Problem -
Please copy every line of the material below word for word, leaving out the pictures.

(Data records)
((
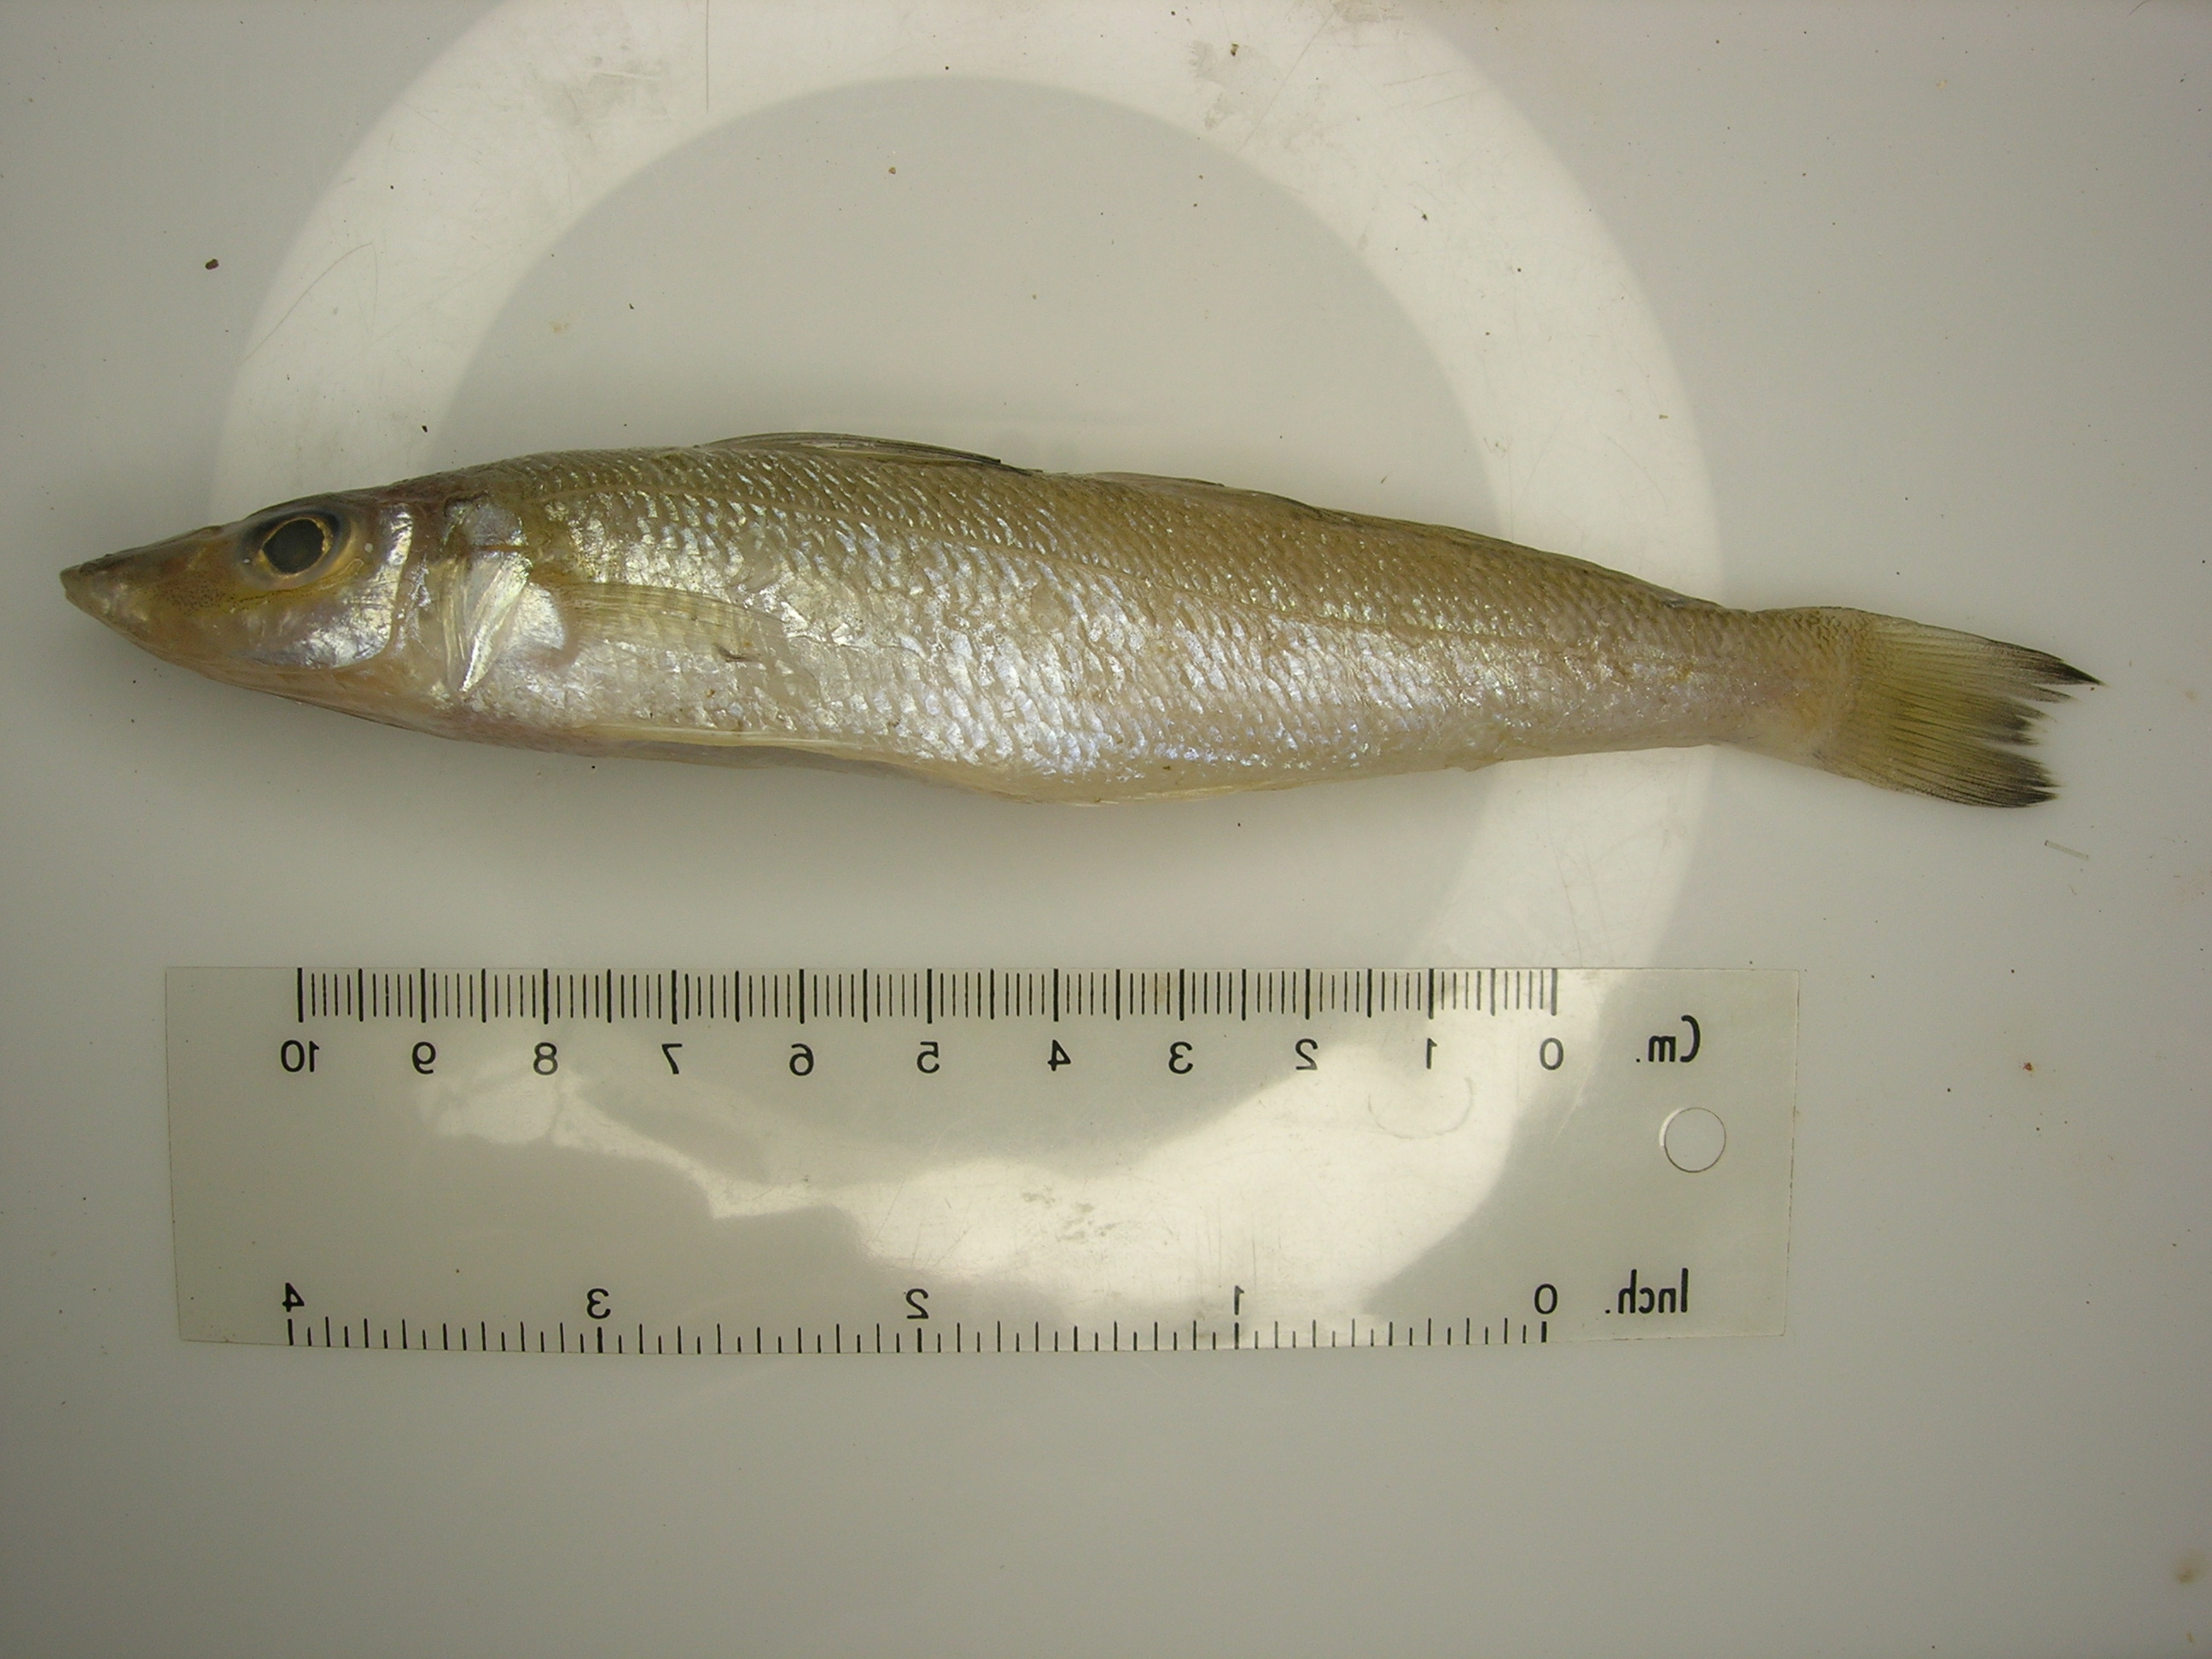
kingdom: Animalia
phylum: Chordata
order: Perciformes
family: Sillaginidae
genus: Sillago
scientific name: Sillago sihama
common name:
))
Reply -
kingdom: Animalia
phylum: Chordata
order: Perciformes
family: Sillaginidae
genus: Sillago
scientific name: Sillago sihama
common name:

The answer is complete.